── Supplied data ──

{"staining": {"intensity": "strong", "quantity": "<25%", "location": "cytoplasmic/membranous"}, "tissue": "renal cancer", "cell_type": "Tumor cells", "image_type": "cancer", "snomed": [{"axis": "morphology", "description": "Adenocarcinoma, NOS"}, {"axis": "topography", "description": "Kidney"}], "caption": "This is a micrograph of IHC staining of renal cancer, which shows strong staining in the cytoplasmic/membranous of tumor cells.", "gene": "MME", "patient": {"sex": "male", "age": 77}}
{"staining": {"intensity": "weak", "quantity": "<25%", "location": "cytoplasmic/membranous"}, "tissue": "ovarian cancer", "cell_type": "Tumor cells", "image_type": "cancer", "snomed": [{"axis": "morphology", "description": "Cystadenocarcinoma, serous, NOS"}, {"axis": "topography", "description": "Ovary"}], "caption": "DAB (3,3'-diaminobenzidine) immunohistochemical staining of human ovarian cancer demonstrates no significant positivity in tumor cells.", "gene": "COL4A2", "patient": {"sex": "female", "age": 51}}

───
── Supplied data ──

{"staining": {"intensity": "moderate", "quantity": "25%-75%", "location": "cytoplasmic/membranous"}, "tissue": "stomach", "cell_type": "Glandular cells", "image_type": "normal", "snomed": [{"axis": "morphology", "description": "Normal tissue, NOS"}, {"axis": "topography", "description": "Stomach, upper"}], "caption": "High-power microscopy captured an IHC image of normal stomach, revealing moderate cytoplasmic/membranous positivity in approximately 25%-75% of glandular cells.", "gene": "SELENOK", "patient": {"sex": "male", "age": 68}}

───

:: Exercise details ::
Copy out, word for word, the part of the entries above that begins at the line with "is a micrograph" and ends at the line with "(3,3'-diaminobenzidine) immunohistochemical staining", including both.

:: Reply ::
{"staining": {"intensity": "strong", "quantity": "<25%", "location": "cytoplasmic/membranous"}, "tissue": "renal cancer", "cell_type": "Tumor cells", "image_type": "cancer", "snomed": [{"axis": "morphology", "description": "Adenocarcinoma, NOS"}, {"axis": "topography", "description": "Kidney"}], "caption": "This is a micrograph of IHC staining of renal cancer, which shows strong staining in the cytoplasmic/membranous of tumor cells.", "gene": "MME", "patient": {"sex": "male", "age": 77}}
{"staining": {"intensity": "weak", "quantity": "<25%", "location": "cytoplasmic/membranous"}, "tissue": "ovarian cancer", "cell_type": "Tumor cells", "image_type": "cancer", "snomed": [{"axis": "morphology", "description": "Cystadenocarcinoma, serous, NOS"}, {"axis": "topography", "description": "Ovary"}], "caption": "DAB (3,3'-diaminobenzidine) immunohistochemical staining of human ovarian cancer demonstrates no significant positivity in tumor cells.", "gene": "COL4A2", "patient": {"sex": "female", "age": 51}}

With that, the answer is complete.